WORK TASK: Once the pictures are set aside, transcribe each line of the listing exactly.

DATA BELOW:
┏━━

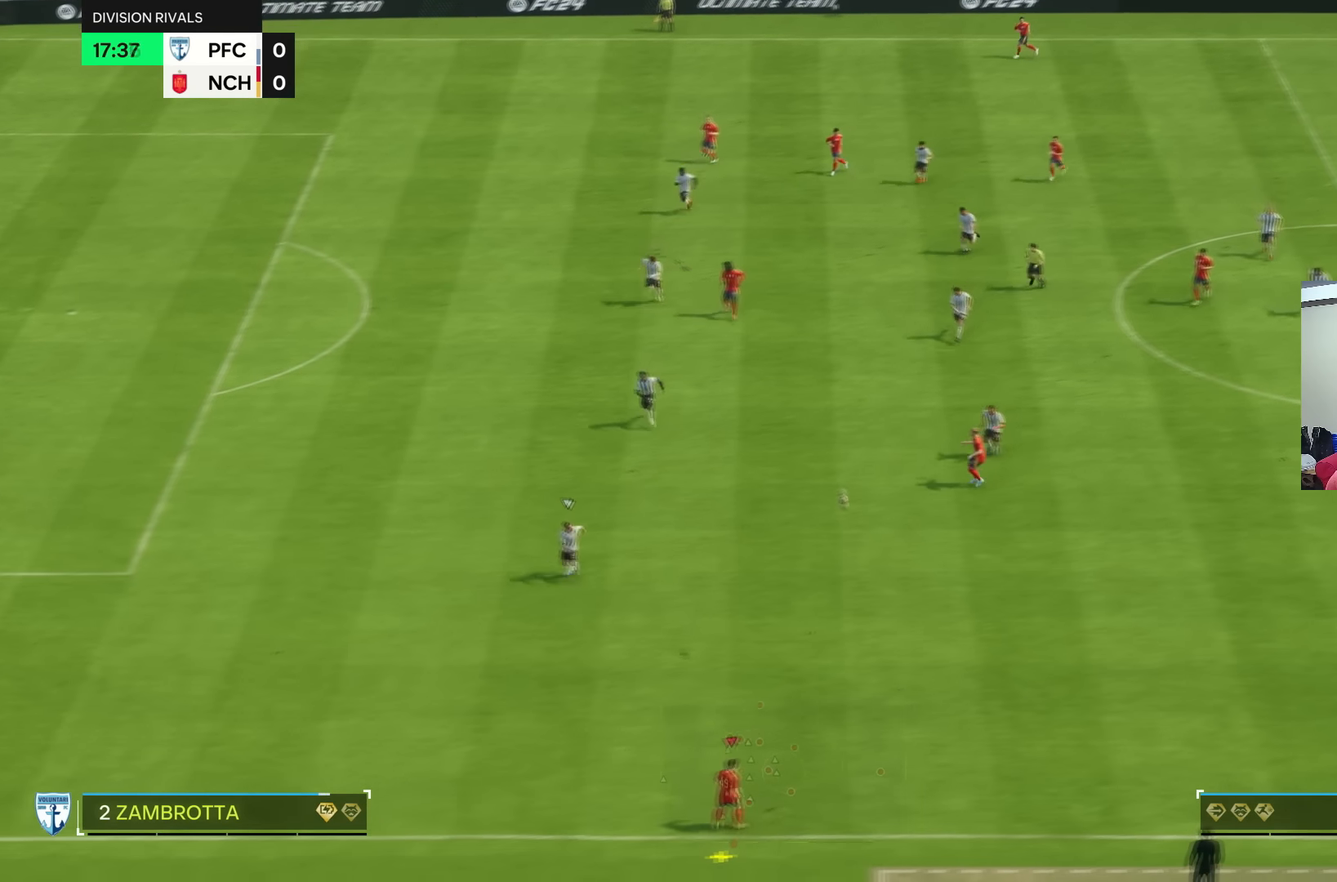
{"buttons": [], "left_stick": "up", "right_stick": "center", "events": [[67, "left_stick", "up"]]}
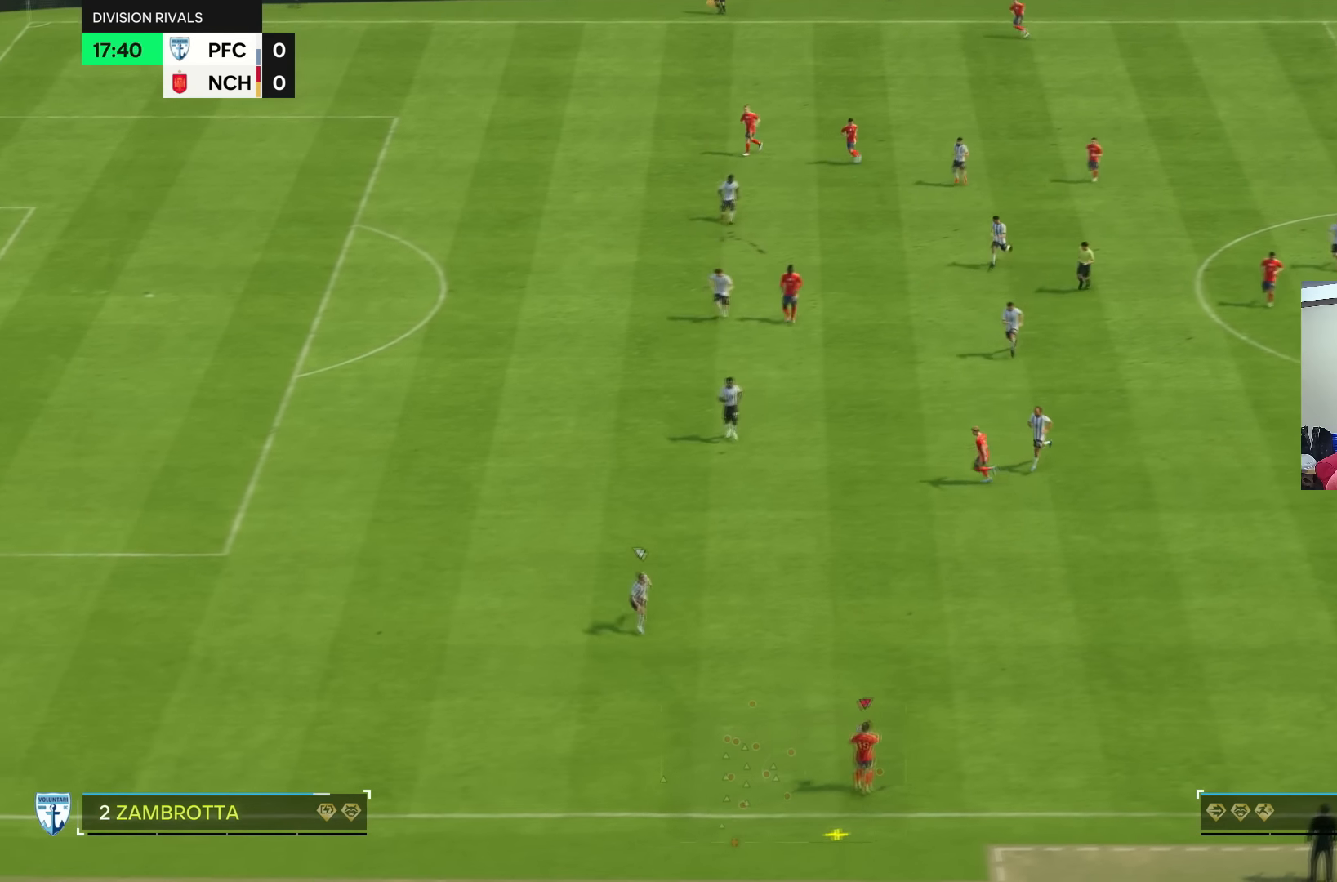
{"buttons": ["CROSS", "L1"], "left_stick": "up", "right_stick": "center", "events": [[100, "left_stick", "center"], [467, "CROSS", "down"], [467, "L1", "down"], [467, "left_stick", "up"]]}
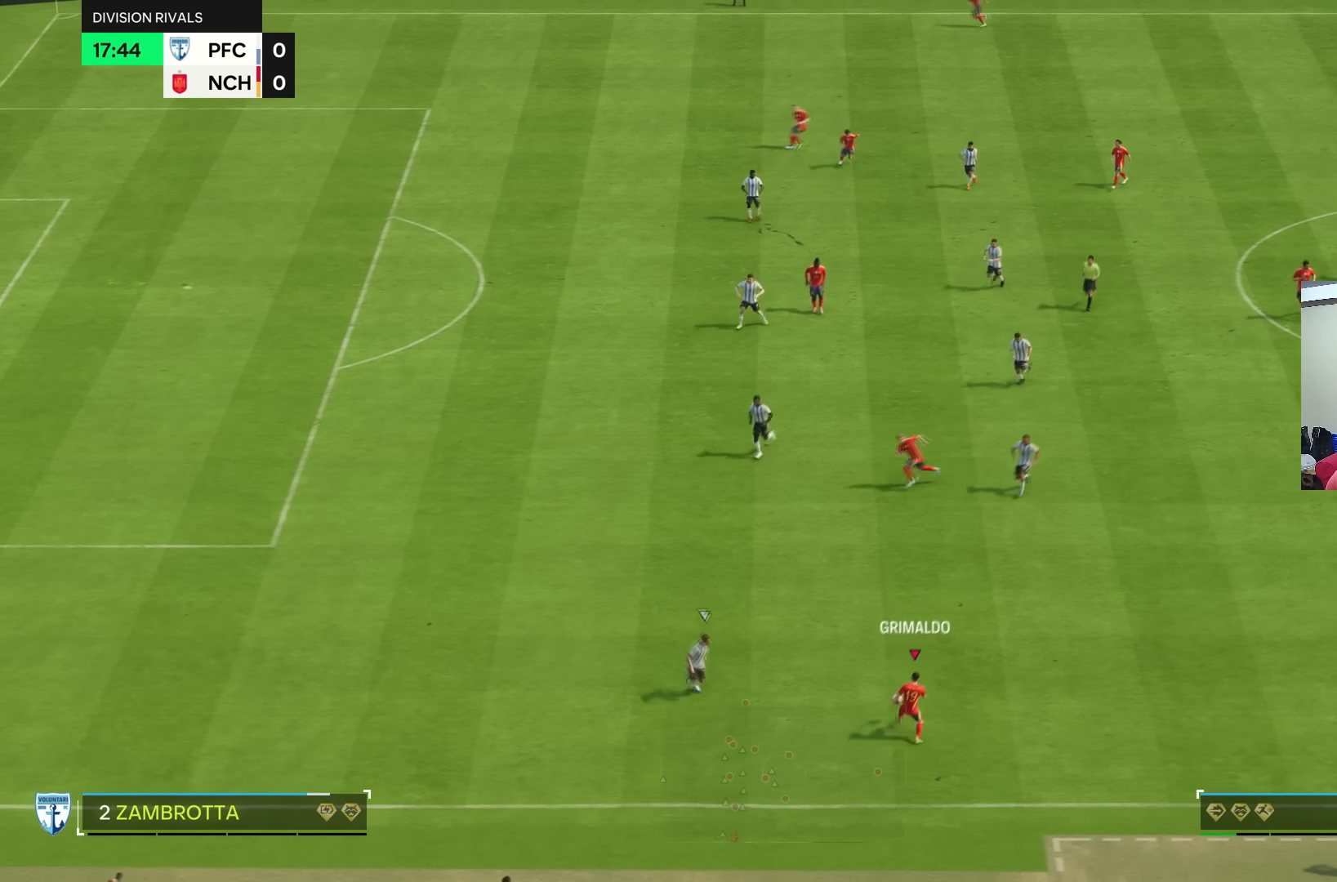
{"buttons": [], "left_stick": "center", "right_stick": "center", "events": [[67, "CROSS", "up"], [134, "L1", "up"], [368, "left_stick", "center"]]}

┗━━

ANSWER SECTION:
{"buttons": [], "left_stick": "up", "right_stick": "center", "events": [[67, "left_stick", "up"]]}
{"buttons": ["CROSS", "L1"], "left_stick": "up", "right_stick": "center", "events": [[100, "left_stick", "center"], [467, "CROSS", "down"], [467, "L1", "down"], [467, "left_stick", "up"]]}
{"buttons": [], "left_stick": "center", "right_stick": "center", "events": [[67, "CROSS", "up"], [134, "L1", "up"], [368, "left_stick", "center"]]}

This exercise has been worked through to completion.